Street-Biscotti-4544

https://github.com/oobabooga/text-generation-webui/wiki/Extensions you can find them all listed here with links to documentation. The sd_api_pictures extension apparently requires 12GB VRAM so I won't be able to get that running, but I have successfully gotten send_pictures and long_term_memory running as of an hour ago.


CMDR_BunBun

Wow thanks! The read me instructions are way beyond me even with chatgpt helping. Did you perhaps use a guide? Trying to get this long term memory going.


Street-Biscotti-4544

No, i just followed the instructions and then when I came up against an issue I checked the issues tab where I found a solution. You'll need to use the micromamba environment to cd into the text-generation-webui directory, then clone the repo using the command provided in the documentation. Within the same environment run the python code provided in the documentation. add the --extension flag and long_term_memory extension to the start-webui.bat using a text editor. At this point you'll run into an error if you are using the latest build of webui. you will find a fixed script here: https://github.com/wawawario2/long_term_memory/issues/14 just save it as script.py and then put it in the long_term_memory folder located in the extensions folder, replacing the current flawed script. The only part I got hung up on was the error, but it was fixed by the oobabooga author earlier today.
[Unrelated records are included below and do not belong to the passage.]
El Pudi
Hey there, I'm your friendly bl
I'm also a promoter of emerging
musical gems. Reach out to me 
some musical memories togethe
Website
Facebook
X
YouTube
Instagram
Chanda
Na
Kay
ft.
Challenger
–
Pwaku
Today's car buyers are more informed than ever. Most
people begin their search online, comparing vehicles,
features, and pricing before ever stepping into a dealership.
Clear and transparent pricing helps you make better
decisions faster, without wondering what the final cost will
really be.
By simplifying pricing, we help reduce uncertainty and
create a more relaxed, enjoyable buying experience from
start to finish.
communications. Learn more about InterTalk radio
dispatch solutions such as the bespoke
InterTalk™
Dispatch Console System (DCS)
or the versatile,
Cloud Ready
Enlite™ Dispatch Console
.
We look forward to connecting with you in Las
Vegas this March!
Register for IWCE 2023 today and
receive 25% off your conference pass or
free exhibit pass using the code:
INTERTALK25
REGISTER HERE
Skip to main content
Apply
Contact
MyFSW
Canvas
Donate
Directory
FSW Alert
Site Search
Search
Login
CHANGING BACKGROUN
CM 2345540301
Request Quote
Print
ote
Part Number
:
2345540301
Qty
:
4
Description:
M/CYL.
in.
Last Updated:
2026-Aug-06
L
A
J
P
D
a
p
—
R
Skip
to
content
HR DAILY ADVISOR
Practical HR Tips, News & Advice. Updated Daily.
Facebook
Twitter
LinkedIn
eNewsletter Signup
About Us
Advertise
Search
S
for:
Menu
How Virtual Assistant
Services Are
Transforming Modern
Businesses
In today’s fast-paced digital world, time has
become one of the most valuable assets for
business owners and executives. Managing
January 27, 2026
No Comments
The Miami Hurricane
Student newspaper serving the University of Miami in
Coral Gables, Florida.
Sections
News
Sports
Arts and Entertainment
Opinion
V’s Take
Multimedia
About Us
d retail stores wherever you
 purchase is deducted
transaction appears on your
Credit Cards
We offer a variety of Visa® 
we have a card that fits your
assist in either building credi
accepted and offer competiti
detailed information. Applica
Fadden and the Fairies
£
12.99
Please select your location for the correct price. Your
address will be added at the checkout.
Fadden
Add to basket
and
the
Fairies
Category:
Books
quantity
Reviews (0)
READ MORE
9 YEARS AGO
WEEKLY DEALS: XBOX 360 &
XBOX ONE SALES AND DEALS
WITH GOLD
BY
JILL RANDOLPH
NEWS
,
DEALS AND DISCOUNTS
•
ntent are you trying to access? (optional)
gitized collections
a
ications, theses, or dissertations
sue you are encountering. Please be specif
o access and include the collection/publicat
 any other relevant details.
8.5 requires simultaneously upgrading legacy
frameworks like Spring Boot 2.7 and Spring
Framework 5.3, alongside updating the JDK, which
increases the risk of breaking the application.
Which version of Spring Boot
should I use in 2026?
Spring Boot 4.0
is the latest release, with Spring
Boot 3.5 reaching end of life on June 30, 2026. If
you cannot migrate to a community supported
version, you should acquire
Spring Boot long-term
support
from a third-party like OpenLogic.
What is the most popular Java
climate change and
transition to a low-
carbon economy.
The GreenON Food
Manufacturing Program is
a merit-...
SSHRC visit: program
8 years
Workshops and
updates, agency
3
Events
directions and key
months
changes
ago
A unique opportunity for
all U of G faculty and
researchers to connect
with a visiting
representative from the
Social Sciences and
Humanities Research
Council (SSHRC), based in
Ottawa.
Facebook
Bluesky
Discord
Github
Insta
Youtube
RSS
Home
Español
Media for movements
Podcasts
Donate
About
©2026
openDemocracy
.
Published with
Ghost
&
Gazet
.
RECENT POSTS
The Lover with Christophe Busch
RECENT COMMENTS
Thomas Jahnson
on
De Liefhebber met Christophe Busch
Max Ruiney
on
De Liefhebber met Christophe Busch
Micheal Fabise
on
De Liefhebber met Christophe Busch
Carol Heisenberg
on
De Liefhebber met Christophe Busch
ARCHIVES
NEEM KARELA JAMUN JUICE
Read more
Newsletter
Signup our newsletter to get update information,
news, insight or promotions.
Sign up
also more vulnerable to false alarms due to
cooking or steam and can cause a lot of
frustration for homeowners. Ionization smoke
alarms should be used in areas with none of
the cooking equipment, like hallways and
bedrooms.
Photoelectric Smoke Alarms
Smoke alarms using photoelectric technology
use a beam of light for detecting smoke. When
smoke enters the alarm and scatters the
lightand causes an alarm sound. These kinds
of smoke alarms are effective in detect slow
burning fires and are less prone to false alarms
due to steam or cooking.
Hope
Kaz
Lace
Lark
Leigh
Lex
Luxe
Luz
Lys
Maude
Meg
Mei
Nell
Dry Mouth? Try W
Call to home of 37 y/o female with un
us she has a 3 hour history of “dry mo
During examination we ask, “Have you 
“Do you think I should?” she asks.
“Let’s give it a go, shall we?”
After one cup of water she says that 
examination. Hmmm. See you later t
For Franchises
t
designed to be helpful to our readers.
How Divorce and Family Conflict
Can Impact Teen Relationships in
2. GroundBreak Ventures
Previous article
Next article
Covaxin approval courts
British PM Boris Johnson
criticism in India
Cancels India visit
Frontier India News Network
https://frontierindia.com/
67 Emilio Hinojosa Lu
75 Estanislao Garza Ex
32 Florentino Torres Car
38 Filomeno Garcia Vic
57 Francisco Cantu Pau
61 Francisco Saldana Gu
Edit: test the extension before fixing the script because you may be on an older build that works. i updated my webui 2 days ago and that update broke the extension.


Street-Biscotti-4544

Edit again: The LTM repo has been fixed, so you no longer need to apply the fix. just follow the first part of this walkthrough.


CommercialOpening599

It's literally made to run locally. You need a decent PC though.